The Bears’ offense was one of the worst in the NFL in 2019 for a variety of reasons. I have already highlighted issues with personnel at right guard, quarterback, and tight end, as well as problems with how coaches chose to use the personnel available to them.
Today I want to look at down and distance tendencies to see what we can learn about Matt Nagy’s situational play calling. With that in mind, I looked at how effective Chicago’s offense was in various situations compared to the NFL as a whole in 2019. All statistics are from the NFL Game Statistics and Information System and Pro Football Reference’s Game Play Finder.
The table below compares their performance on first down to the NFL as a whole. Success rate data is from Sharp Football.
- The Bears were generally around average in terms of success rate, which is a measure of staying with/ahead of the chains (a successful 1st down play gains at least 40% of the yardage needed for a 1st down).
- They lagged behind in yards/play both running and passing, which indicates a lack of explosive plays. This makes sense given they were the least explosive offense in the NFL in 2019. Indeed, they had 15 explosive pass plays (2nd fewest) and 6 explosive runs (2nd fewest) on 1st down.
- The slightly lower run % is partially due to needing to throw it in the 4th quarter while chasing a deficit. If you only look at the 1st-3rd quarter, when that shouldn’t be much of an issue, the Bears ran it on 1st down 49% of the time. This is still lower than the NFL average, which indicates the Bears were generally more pass-happy than the average NFL team. That’s not really a surprise.
When it comes to 2nd down, context is needed.
A 3-yard gain is great on 2nd and 2, pretty good on 2nd and 5, and awful on 2nd and 10. With that in mind, I split the data into 4 groups based on the distance required to get a 1st down. The table below shows the results. Numbers in parentheses indicate the NFL average for that group.
A few thoughts:
- On 2nd and short situations, Chicago was very run-heavy. This shows they were focused on picking up the 1st down rather than making a big play happen. 2nd and short should be a prime chance to take a shot down the field since you can still have a good chance of converting on 3rd down if the pass is incomplete, but the Bears attempted a deep pass only 1 time on 35 such plays.
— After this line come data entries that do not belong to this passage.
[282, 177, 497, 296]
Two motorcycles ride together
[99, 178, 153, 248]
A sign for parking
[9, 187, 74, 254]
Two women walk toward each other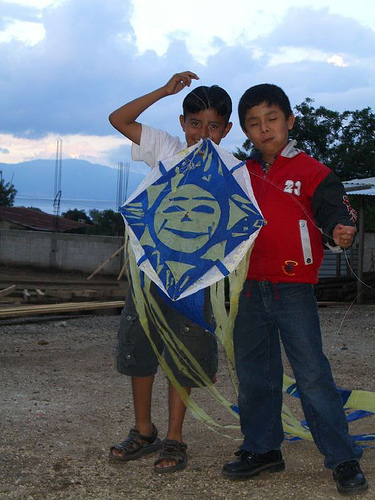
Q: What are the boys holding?
A: A kite.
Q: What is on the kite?
A: A smiling sun.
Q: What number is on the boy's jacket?
A: 23.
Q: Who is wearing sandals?
A: Boy on left.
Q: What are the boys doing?
A: Holding a kite.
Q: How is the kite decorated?
A: With a smiling face.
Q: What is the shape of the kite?
A: An octagon.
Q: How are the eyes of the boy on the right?
A: Closed.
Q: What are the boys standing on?
A: Gravel.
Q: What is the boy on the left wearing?
A: A t-shirt, shorts and sandals.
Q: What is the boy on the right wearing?
A: A jacket, blue jeans and dress shoes.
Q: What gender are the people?
A: Male.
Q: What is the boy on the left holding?
A: Kite.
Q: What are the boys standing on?
A: Gravel.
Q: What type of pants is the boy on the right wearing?
A: Jeans.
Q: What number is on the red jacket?
A: 23.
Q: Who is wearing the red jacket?
A: Boy on the right.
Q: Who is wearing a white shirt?
A: Boy on the left.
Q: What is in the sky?
A: Clouds.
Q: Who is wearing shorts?
A: Boy on the left.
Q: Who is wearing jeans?
A: Boy on the right.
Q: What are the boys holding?
A: A kite.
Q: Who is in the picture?
A: Two boys.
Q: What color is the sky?
A: Blue.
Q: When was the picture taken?
A: During the day.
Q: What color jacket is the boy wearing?
A: Red and black.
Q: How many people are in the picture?
A: Two.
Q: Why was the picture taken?
A: To capture the boys.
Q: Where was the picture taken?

- Of course, the NFL as a whole only threw the ball deep on 4.4% of such plays in 2019. This is still a higher rate than the Bears (1/35 = 2.9%), but the sample size is too small to really draw many conclusions there. As a whole, coaches could stand to be more aggressive on 2nd and short.
- In other situations (3+ yards to go), the Bears generally threw it a little more than the average NFL team. This isn’t surprising given that they were generally a pass-happy team in 2019.
- Generally the offense was horrible on 2nd and short and pretty decent in other 2nd down situations, though the lack of big plays again rears its head with consistently low 1st down rates for 2nd and long (7+ yards).
Third & Fourth Down
I grouped 3rd and 4th down together because the 4th down sample size was so small, and on both downs the objective is the same: pick up a 1st down.
Because of that, I ignored yards per play, and just focused on how often they met that objective and moved the chains. Again, NFL averages are shown in parentheses.
A few thoughts:
- The Bears generally got into 3rd and long more frequently than the rest of the NFL. 54% of their 3rd down plays came needing 7 or more yards for a 1st down, while the league average was 49%. This is part of the reason why they were 25th in the NFL in 3rd down conversion % at just under 36% (compared to a league median of 40%).
- The Bears were consistently pass-happy on 3rd and 4th down, which makes sense when you look at how bad they were converting when running the ball. They were actually pretty solid picking up 1st downs in most passing situations. Hey look, we found something the offense was not terrible at in 2019!